(Limb landmark coordinates)
-*-*-

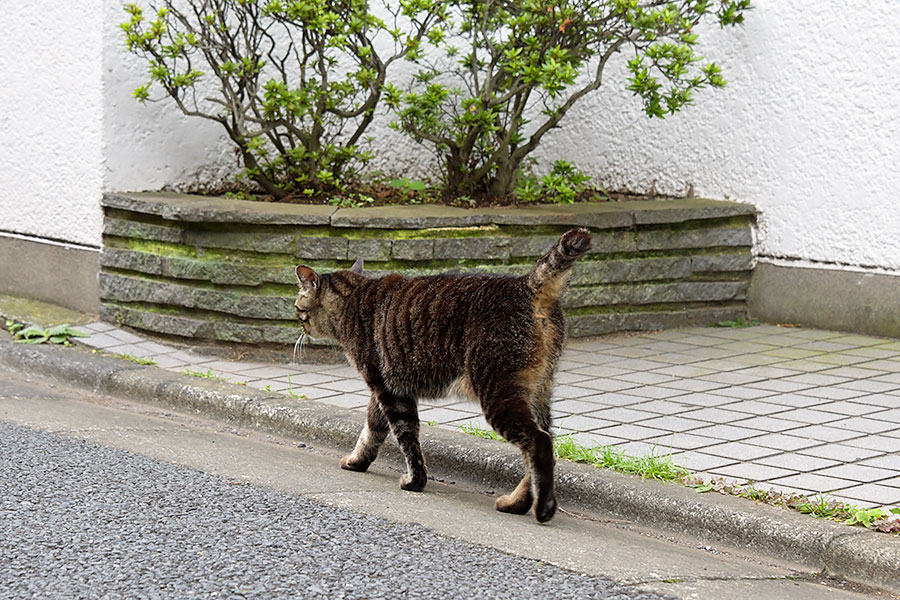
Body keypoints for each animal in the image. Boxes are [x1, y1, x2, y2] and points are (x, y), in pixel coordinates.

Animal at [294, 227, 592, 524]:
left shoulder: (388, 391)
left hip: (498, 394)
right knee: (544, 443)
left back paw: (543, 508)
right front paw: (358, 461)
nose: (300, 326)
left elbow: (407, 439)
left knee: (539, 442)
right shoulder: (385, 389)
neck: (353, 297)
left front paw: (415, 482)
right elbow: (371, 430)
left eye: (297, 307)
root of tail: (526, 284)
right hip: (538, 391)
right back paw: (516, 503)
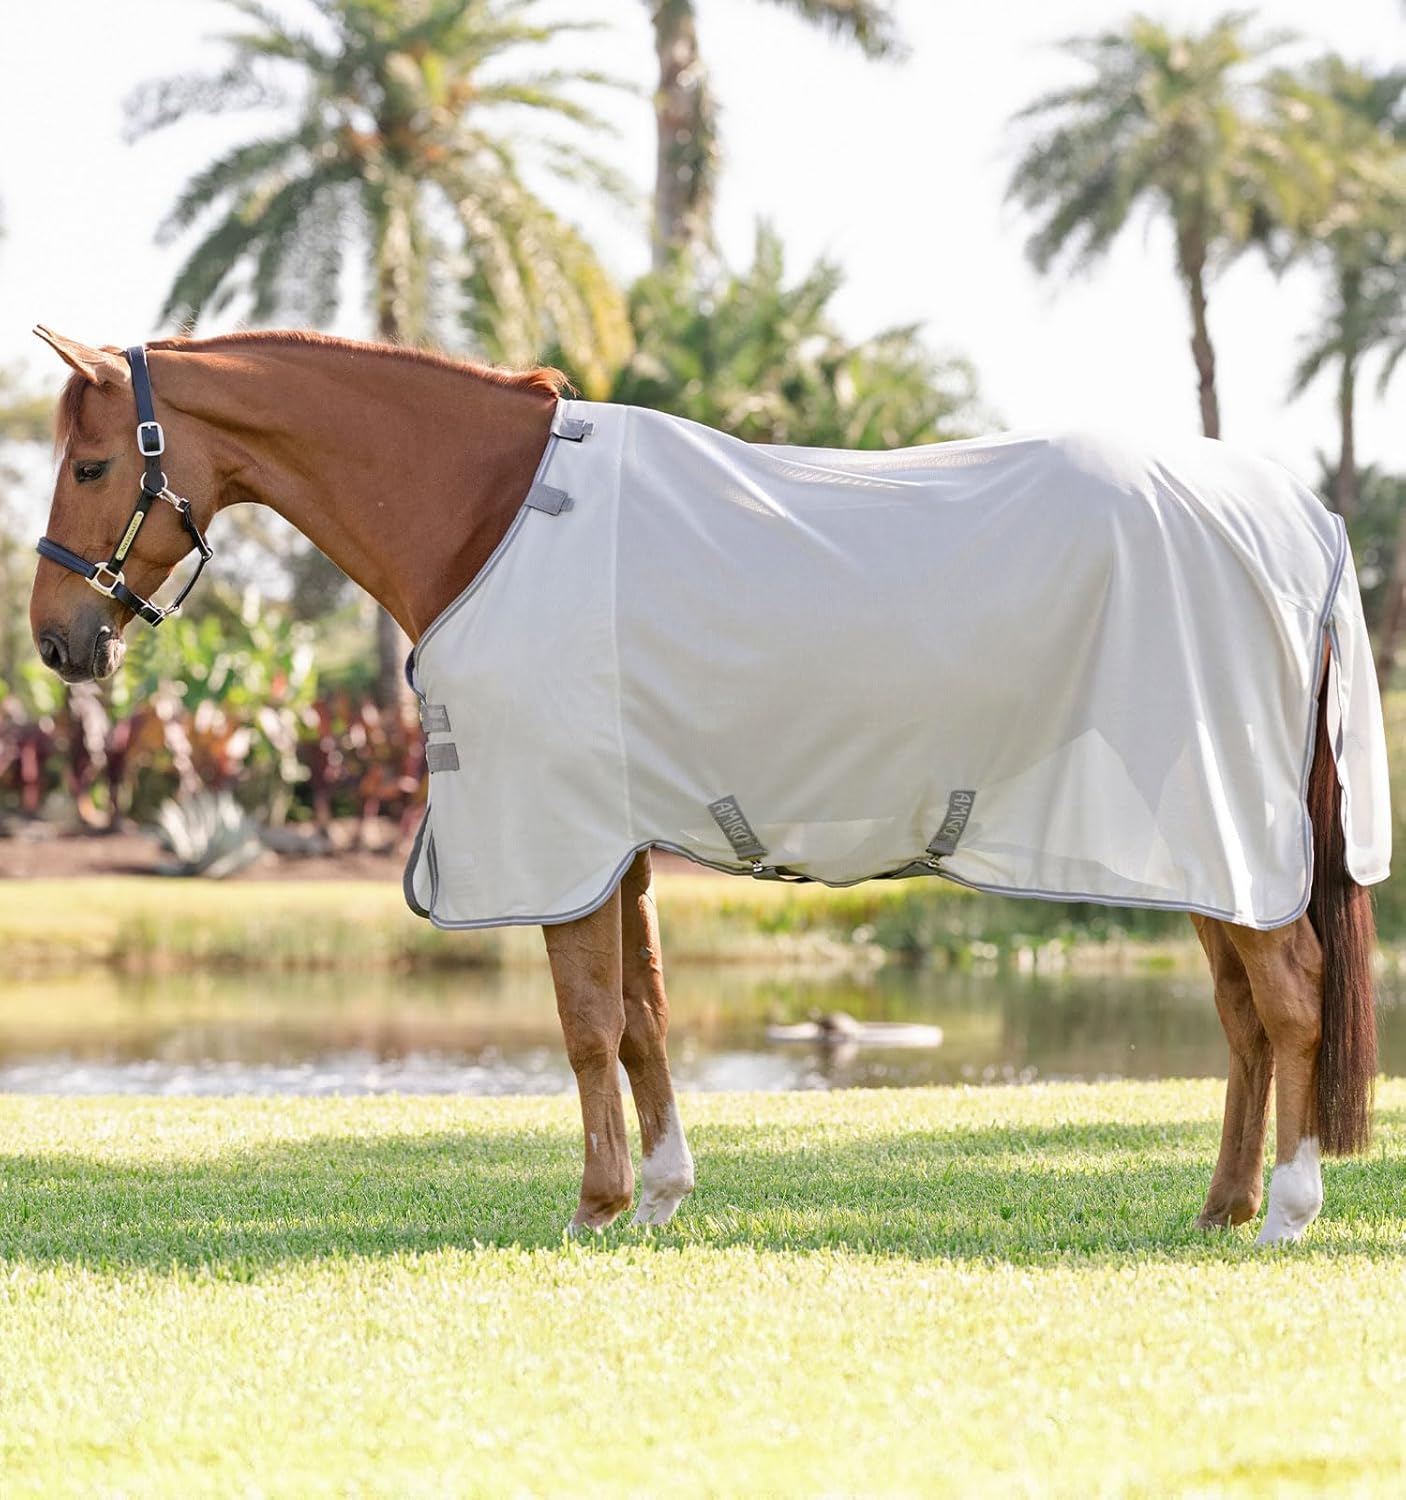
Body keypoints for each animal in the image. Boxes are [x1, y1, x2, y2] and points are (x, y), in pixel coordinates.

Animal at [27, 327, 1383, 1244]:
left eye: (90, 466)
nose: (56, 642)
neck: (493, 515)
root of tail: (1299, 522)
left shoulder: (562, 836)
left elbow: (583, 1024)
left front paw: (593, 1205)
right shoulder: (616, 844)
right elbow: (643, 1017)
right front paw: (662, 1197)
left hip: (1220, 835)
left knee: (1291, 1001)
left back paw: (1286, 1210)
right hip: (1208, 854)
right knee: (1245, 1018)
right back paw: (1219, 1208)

-*-*-

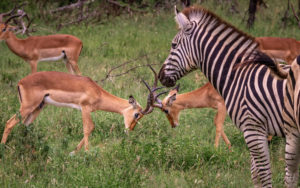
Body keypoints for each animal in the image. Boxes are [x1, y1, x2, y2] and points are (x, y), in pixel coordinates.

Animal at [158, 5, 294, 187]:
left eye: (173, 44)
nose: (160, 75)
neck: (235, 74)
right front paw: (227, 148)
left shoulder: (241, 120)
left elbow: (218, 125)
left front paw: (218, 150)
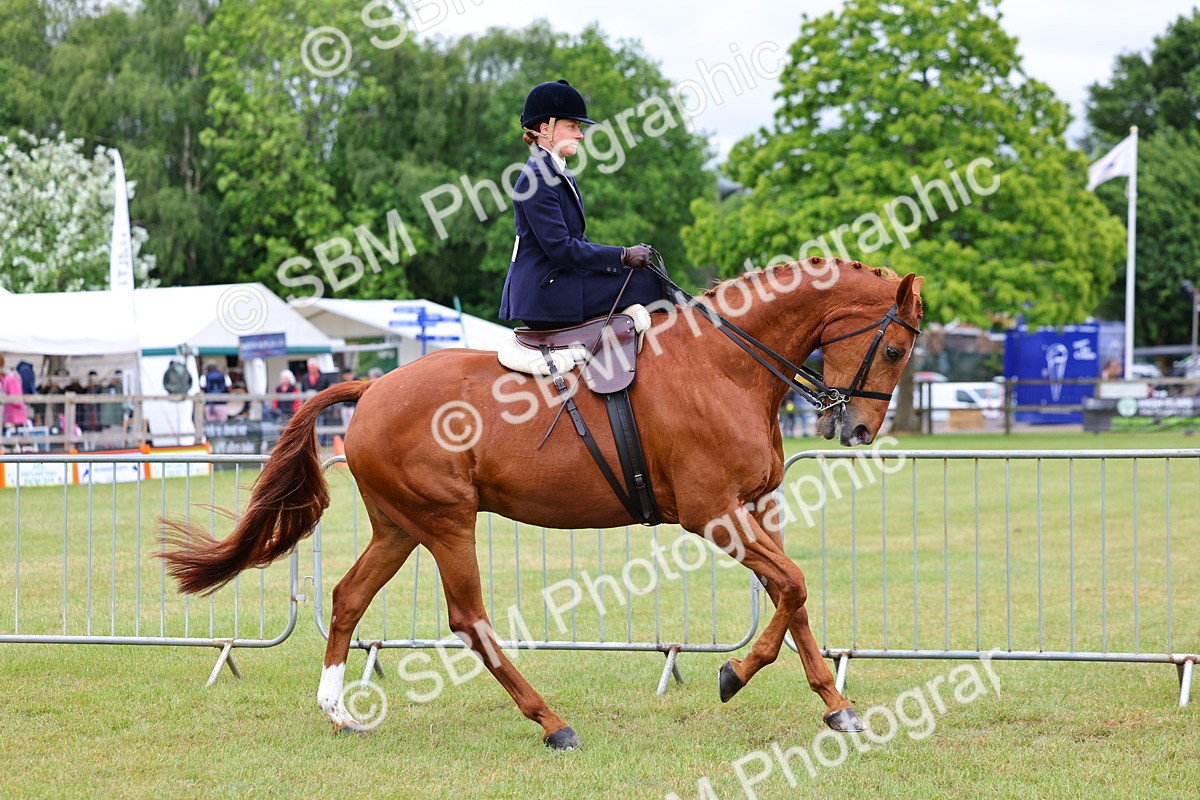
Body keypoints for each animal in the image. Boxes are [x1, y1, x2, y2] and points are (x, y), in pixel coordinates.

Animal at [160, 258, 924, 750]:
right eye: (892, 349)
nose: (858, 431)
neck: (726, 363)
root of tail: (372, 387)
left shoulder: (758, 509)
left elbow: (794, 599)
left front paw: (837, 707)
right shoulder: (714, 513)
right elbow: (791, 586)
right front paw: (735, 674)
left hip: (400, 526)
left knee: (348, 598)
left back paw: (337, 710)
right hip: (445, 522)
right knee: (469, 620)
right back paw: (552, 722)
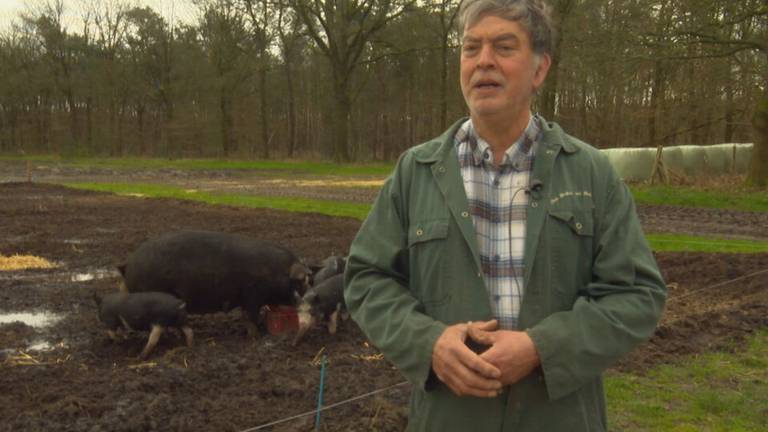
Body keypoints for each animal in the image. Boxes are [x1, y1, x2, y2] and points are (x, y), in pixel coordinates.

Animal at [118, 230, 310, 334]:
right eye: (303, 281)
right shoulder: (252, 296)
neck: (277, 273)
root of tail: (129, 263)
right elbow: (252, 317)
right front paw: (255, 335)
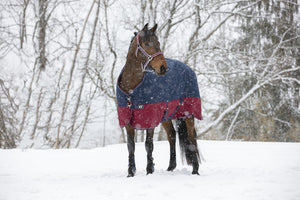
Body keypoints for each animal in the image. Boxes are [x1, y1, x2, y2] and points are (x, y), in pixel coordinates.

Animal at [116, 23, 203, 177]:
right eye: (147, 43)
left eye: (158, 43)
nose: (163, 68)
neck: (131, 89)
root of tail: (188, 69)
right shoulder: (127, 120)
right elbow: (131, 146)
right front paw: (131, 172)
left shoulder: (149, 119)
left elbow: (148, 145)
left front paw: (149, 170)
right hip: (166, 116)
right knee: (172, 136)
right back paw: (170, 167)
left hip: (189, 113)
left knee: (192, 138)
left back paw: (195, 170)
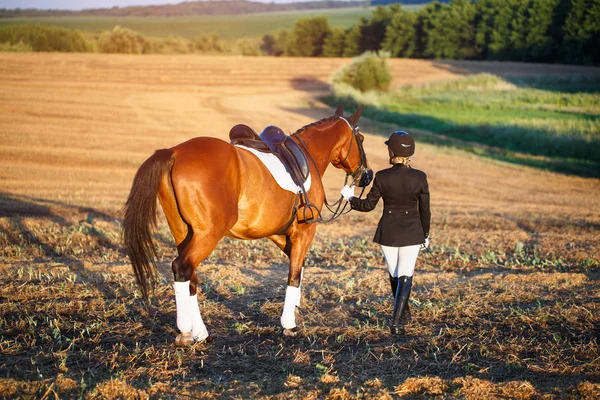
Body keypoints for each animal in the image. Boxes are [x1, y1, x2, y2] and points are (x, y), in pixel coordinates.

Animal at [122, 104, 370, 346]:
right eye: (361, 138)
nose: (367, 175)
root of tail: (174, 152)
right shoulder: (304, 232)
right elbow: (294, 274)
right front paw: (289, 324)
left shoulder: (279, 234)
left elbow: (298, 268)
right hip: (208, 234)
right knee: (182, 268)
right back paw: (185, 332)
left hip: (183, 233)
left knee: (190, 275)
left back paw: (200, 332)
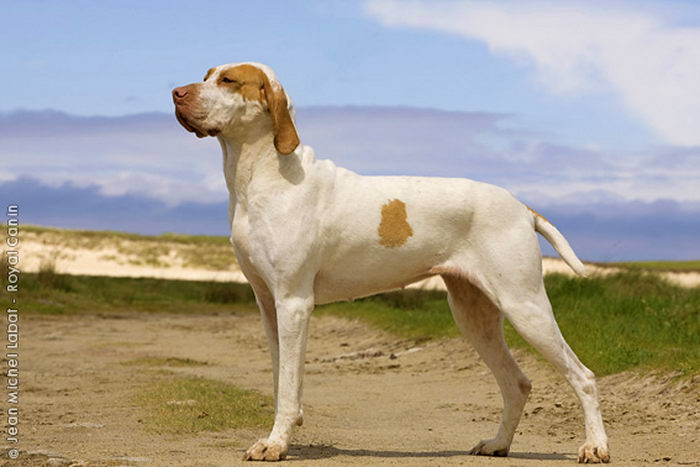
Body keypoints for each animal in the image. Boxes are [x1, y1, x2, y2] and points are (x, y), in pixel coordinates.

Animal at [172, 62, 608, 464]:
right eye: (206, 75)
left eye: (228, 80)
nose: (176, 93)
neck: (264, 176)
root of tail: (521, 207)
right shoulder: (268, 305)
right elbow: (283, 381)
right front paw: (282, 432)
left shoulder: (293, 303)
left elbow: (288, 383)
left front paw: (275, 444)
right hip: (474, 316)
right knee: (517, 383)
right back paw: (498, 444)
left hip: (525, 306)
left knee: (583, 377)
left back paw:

-*-*-

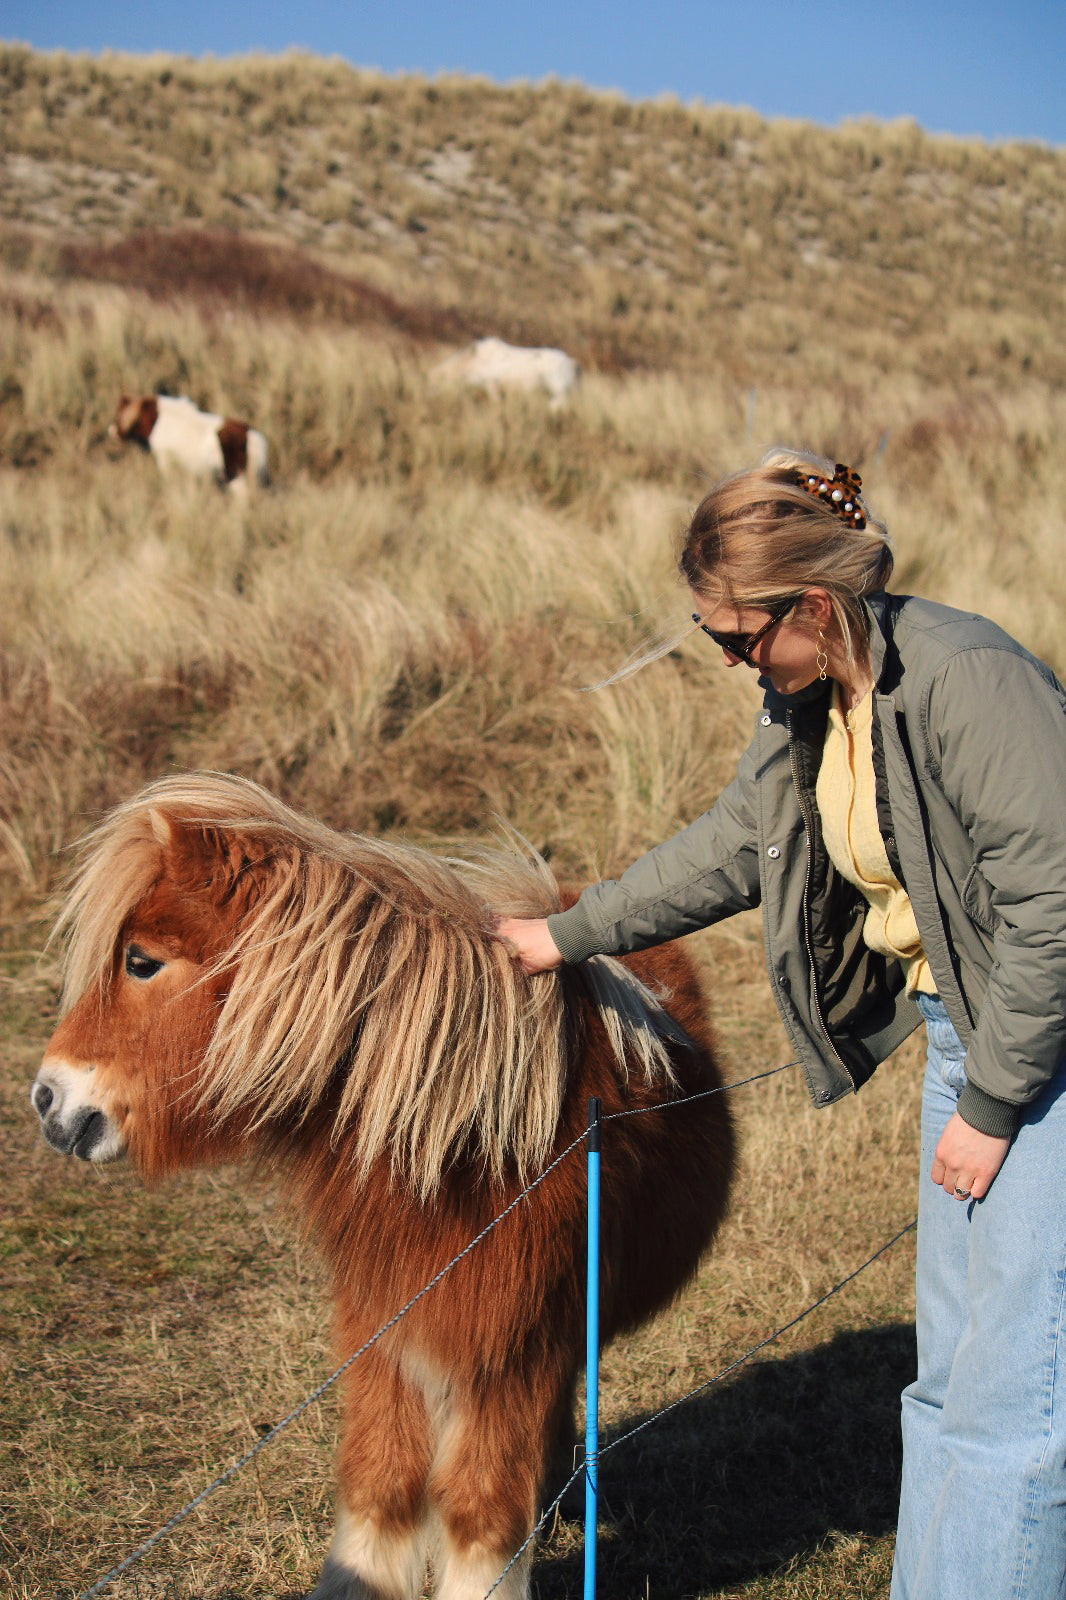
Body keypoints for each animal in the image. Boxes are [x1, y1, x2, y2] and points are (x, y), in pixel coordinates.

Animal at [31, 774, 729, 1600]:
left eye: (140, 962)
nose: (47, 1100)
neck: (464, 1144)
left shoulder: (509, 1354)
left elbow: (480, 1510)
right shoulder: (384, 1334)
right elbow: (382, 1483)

-*-*-

**Exercise**
Starting with the line that has "right front paw: (131, 172)" and ending with the line that has "left shoulder: (293, 303)", repeat the lines above exactly, omitting every picture.

**Result for this task**
right front paw: (131, 172)
left shoulder: (149, 119)
left elbow: (148, 145)
left front paw: (149, 170)
right hip: (166, 116)
right knee: (172, 136)
right back paw: (170, 167)
left hip: (189, 113)
left knee: (192, 138)
left back paw: (195, 170)
Body keypoints for each animal in the image. Boxes are [x1, y1, x2, y2] and points are (x, y), in pixel coordinates.

Animal at [122, 104, 370, 346]:
right eye: (361, 138)
nose: (367, 175)
root of tail: (174, 152)
right shoulder: (304, 232)
right elbow: (294, 274)
right front paw: (289, 324)
left shoulder: (279, 234)
left elbow: (298, 268)
right hip: (208, 234)
right knee: (182, 268)
right back paw: (185, 332)
left hip: (183, 233)
left knee: (190, 275)
left back paw: (200, 332)
Body keypoints for each animal in the image. Boxes are [x1, y1, x2, y2] and points are (x, y), in pixel coordinates.

Animal at [172, 62, 608, 464]:
right eye: (206, 75)
left eye: (228, 80)
nose: (176, 93)
neck: (264, 176)
root of tail: (521, 207)
right shoulder: (268, 305)
right elbow: (283, 381)
right front paw: (282, 432)
left shoulder: (293, 303)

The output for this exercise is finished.